Tiba-tiba Abby merasa bersalah. Mungkin keputusannya membunuh karakter Bria terlalu cepat. Mungkin tidak seharusnya ia menghilangkan Bria begitu saja. Seperti kata Bria, mereka sebenarnya sama, mereka seharusnya bisa berbagi peran. Toh, mereka punya tempat khusus untuk berdiskusi dan menentukan kapan dan siapa yang seharusnya memegang kendali.

Keriut pintu di belakang Abby membawa kesadarannya kembali. Ia menoleh sejenak dan melihat Kelana membawa secangkir kopi untuknya. Mungkin kafein bisa membantu mengatasi kecanggungan dan membuat suasana lebih cair di antara mereka nantinya.

"Merasa lebih baik?" tanya Kelana setelah Abby menyeruput kopinya.

"Tidak secepat itu efek kafein akan mempengaruhi otak," jawab Abby sembari mengulas senyum.

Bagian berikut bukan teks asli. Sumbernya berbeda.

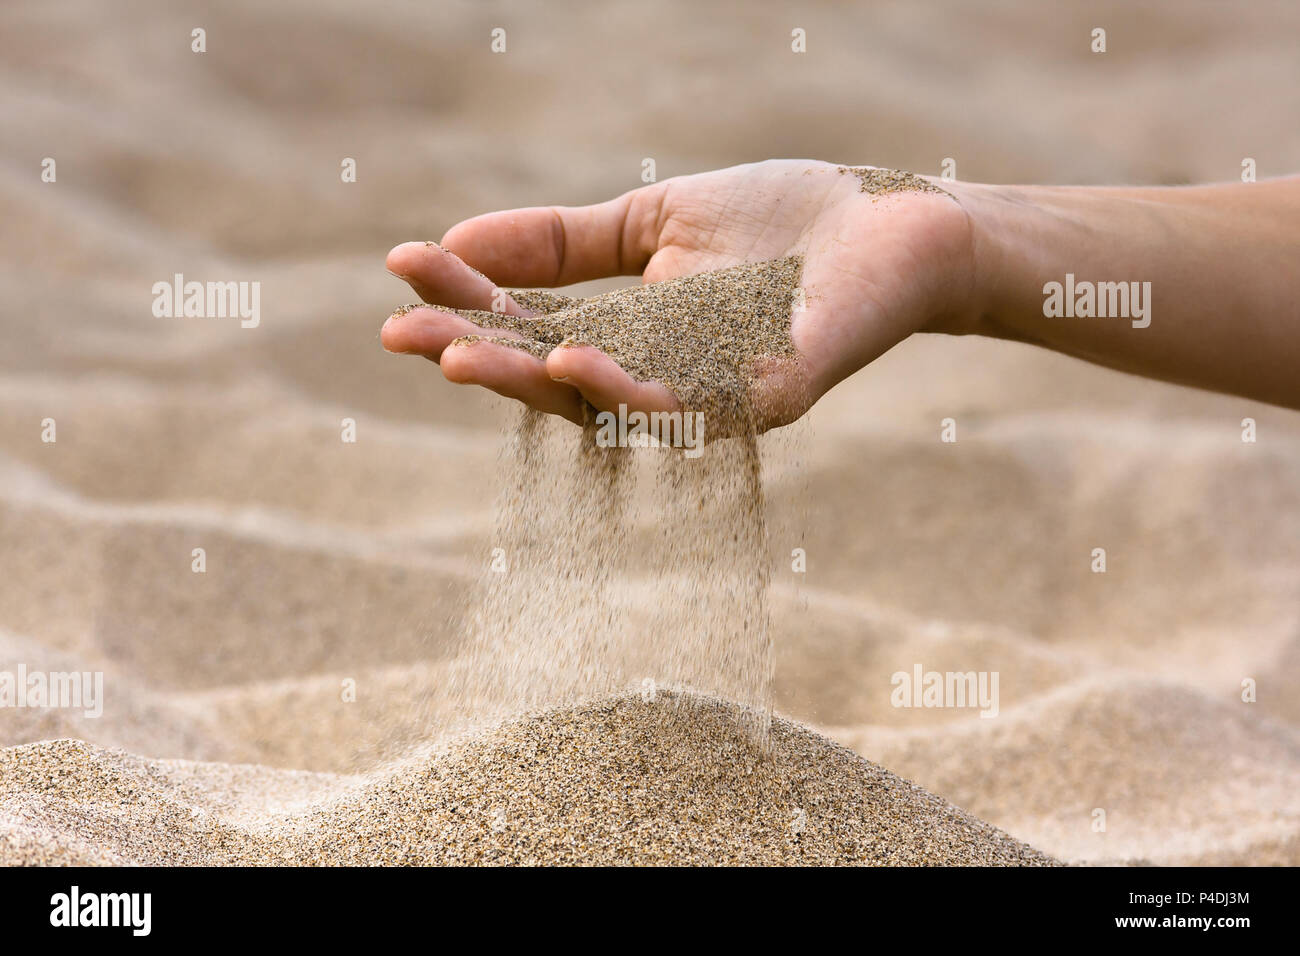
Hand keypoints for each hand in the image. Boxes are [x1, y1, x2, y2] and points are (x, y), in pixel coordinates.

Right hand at [381, 159, 977, 429]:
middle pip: (549, 375)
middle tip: (401, 334)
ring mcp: (707, 395)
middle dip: (473, 353)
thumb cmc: (779, 223)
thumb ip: (563, 241)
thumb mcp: (651, 220)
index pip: (527, 324)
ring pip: (604, 401)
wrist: (893, 223)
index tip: (401, 266)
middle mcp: (656, 376)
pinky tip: (568, 357)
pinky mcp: (764, 398)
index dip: (465, 301)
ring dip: (527, 379)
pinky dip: (624, 387)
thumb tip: (454, 242)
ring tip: (456, 356)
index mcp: (626, 334)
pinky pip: (685, 406)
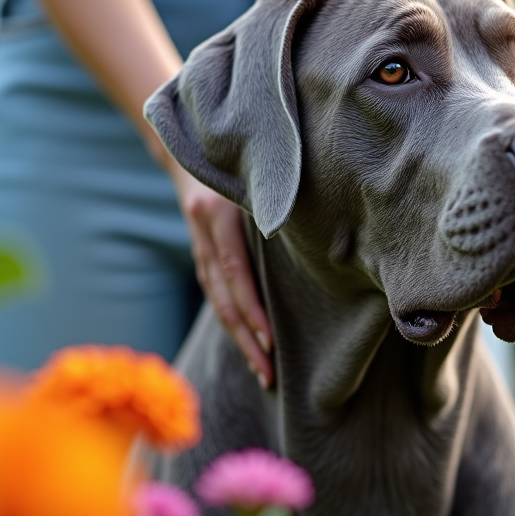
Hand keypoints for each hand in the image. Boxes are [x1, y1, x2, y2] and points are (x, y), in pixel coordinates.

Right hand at [168, 162, 274, 387]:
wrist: (191, 141)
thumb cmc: (244, 153)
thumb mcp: (257, 170)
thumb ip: (275, 198)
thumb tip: (323, 231)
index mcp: (217, 214)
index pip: (234, 273)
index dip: (251, 308)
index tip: (270, 339)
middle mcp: (203, 232)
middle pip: (223, 298)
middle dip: (246, 339)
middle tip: (269, 374)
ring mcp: (198, 244)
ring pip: (217, 301)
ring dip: (239, 338)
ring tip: (262, 371)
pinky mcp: (201, 252)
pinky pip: (215, 294)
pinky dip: (232, 321)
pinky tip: (249, 343)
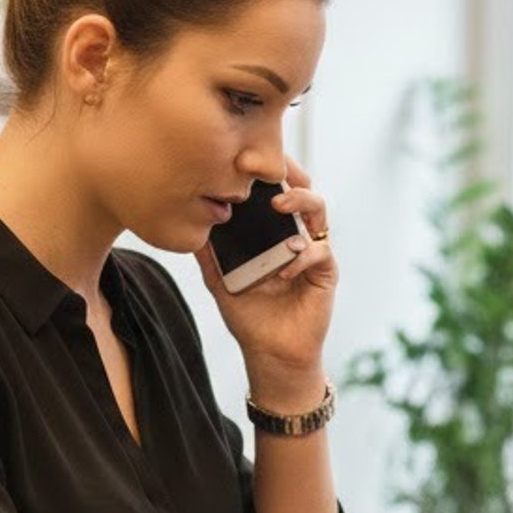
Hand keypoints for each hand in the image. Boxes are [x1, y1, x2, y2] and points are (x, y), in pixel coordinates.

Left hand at [198, 158, 335, 393]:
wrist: (270, 353)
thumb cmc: (249, 316)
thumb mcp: (220, 280)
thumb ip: (208, 253)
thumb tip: (186, 225)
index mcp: (274, 233)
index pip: (275, 192)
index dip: (269, 173)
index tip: (249, 160)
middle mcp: (296, 235)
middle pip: (302, 190)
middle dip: (291, 174)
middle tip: (272, 169)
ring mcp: (313, 251)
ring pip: (318, 211)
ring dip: (301, 202)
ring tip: (280, 204)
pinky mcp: (325, 273)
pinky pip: (320, 252)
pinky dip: (301, 256)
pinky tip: (282, 270)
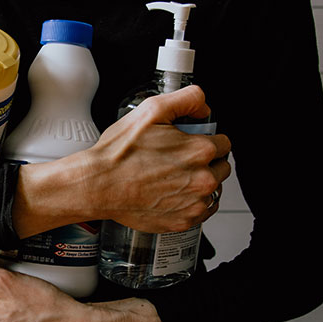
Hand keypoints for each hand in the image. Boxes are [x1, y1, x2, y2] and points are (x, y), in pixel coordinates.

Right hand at [12, 85, 230, 236]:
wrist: (98, 185)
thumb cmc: (119, 152)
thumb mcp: (151, 110)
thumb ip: (187, 99)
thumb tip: (204, 106)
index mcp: (200, 150)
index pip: (224, 143)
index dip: (205, 139)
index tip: (188, 143)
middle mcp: (203, 179)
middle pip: (221, 167)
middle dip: (205, 161)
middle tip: (177, 160)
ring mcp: (194, 203)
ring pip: (213, 190)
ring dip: (199, 182)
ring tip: (171, 177)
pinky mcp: (183, 222)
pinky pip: (201, 211)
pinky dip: (191, 203)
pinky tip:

"Kamu mau istirahat? Hari ini pasti sangat melelahkan untukmu."

"Iya. Bingung, sih sebenarnya. Tiba-tiba banyak orang baru."

" Mereka semua teman baik Bria. Maaf jika ini membuatmu bingung. Seharusnya saya melakukannya lebih pelan. Tapi mereka sudah sangat ingin ketemu kamu. Bagi mereka, Bria bukan sekadar teman atau sahabat. Tapi juga keluarga. Bahkan pahlawan."

"Bria banyak melakukan hal yang hebat, ya. Tidak seperti aku," ujar Abby sendu.

"Kamu yang menciptakan Bria. Dia adalah kamu. Apa yang telah dilakukan Bria, secara tidak langsung juga dilakukan olehmu."

"Aku bukan Bria. Tidak ada sedikit pun kesamaan kami." Abby memainkan cangkir kopinya. Memiringkan ke kiri dan ke kanan bergantian. Desah napas berkali- kali terdengar dari mulutnya. Ia gelisah. Untuk kali pertama, ia ingin kembali ke danau itu.

Kelana membaca kegelisahan Abby, ia menyentuh bahunya dan mencoba membimbing Abby masuk kembali ke dalam. Namun Abby menolak melangkah. Ia ingat, ada hal lain yang butuh kejelasan dari Kelana.

"Bria tahu banyak hal. Bahkan tentang dirimu. Dia sudah pernah bertemu denganmu sebelum kamu bertemu aku. Apa kalian punya hubungan spesial?" tanya Abby lirih.